Amador's 20 or so wineries are within about 10 miles of each other, and several are within walking distance. They are mostly small operations, where owners often pour the wines for tasting.

With prices for meals and lodging in Amador County so reasonable, you could almost call this region the poor man's Napa. But that wouldn't be fair to the wines--especially the Zinfandels--which are impressive.

Paul and I started our trip last fall on a Friday night, flying from Burbank to Sacramento and renting a car for the 70-minute drive east to Amador City. I phoned the Mine House Inn to say we wouldn't arrive until 9:30 p.m. Paula, the manager, advised us to grab dinner on the way. The one restaurant in Amador City, population 150, and the few places in nearby Sutter Creek, she explained, close by 9 p.m.

At Paula's suggestion, we stopped at the Sloughhouse, the only restaurant we saw on California 16, midway between Sacramento and Amador City. The clapboard building dates to 1850 and retains some of its rough-and-tumble roadhouse charm. In the bar, men wearing Stetsons and cowboy boots were tossing back long-neck beers. In the dining room, the fare tended toward decent bourbon-sauced steaks and greasy french fries.

Indeed, few lights were on in Amador City by the time we turned south onto California 49 (Main Street) and pulled into the parking lot of the Mine House Inn.

After checking in, Paul and I each had a go at cracking the safe in our room, then gave up and crawled under the covers of the calico-quilted bed. We heard no ghosts, only the occasional grinding of gears as semis chugged down the hill on the highway under our window.

Saturday morning, after a breakfast of homemade quiche, blueberry muffins, fresh fruit and yogurt (included in the nightly rate), Paul and I set off for the Shenandoah Valley.

Our first stop was Sobon Estate in Plymouth, one of the oldest wineries in the valley.
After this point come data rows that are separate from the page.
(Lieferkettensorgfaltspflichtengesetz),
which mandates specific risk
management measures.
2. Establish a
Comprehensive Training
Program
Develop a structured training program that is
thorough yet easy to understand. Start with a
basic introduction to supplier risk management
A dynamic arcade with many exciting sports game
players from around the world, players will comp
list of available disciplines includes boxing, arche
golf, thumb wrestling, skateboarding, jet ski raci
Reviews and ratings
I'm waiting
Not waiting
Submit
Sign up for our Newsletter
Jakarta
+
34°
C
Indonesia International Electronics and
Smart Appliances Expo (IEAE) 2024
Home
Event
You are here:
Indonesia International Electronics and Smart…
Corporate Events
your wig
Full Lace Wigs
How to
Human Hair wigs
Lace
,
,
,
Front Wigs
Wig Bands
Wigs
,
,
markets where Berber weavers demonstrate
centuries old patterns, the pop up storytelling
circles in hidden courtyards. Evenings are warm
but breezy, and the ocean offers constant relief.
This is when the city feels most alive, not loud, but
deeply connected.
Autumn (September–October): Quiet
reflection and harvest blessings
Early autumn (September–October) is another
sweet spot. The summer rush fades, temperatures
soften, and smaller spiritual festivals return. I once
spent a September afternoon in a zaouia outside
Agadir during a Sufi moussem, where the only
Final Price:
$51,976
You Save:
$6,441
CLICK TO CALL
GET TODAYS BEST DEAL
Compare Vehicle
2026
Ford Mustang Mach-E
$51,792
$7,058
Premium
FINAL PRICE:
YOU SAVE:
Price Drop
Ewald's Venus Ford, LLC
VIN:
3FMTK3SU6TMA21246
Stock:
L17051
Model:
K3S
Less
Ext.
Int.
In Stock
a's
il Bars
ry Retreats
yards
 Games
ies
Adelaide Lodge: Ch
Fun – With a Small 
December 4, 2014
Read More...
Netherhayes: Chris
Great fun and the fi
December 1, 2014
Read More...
Sobon has, in addition to a tasting room, a quaint museum with winery and farm tools dating to the Gold Rush, when crops were raised here for the miners. I liked the lush, ruby-colored Zinfandel with hints of blackberry and the refreshing, grassy, organically grown Viognier.

From there we drove down winding country lanes to Shenandoah Vineyards, also owned by the Sobon family. Perched on a hill in Plymouth, the vineyard offers a sweeping view of the valley and has an art gallery in addition to a tasting room.

Across the road are more family-owned wineries. At Deaver Vineyards, a tiny winery on the edge of a pond, we talked to Vicki Delpart, the tasting room manager. She explained that for years before the Deavers began bottling their own wine, they sold their Zinfandel grapes to wineries such as Sutter Home in Napa. Many Napa bottlers, in fact, get their Zinfandel grapes from the Shenandoah Valley because Zinfandel grapes thrive in the hot, dry climate and the iron-rich red soil.

We visited six wineries in all. We sipped and spit like sensible tasters and bought six bottles of our favorites (averaging $12 each).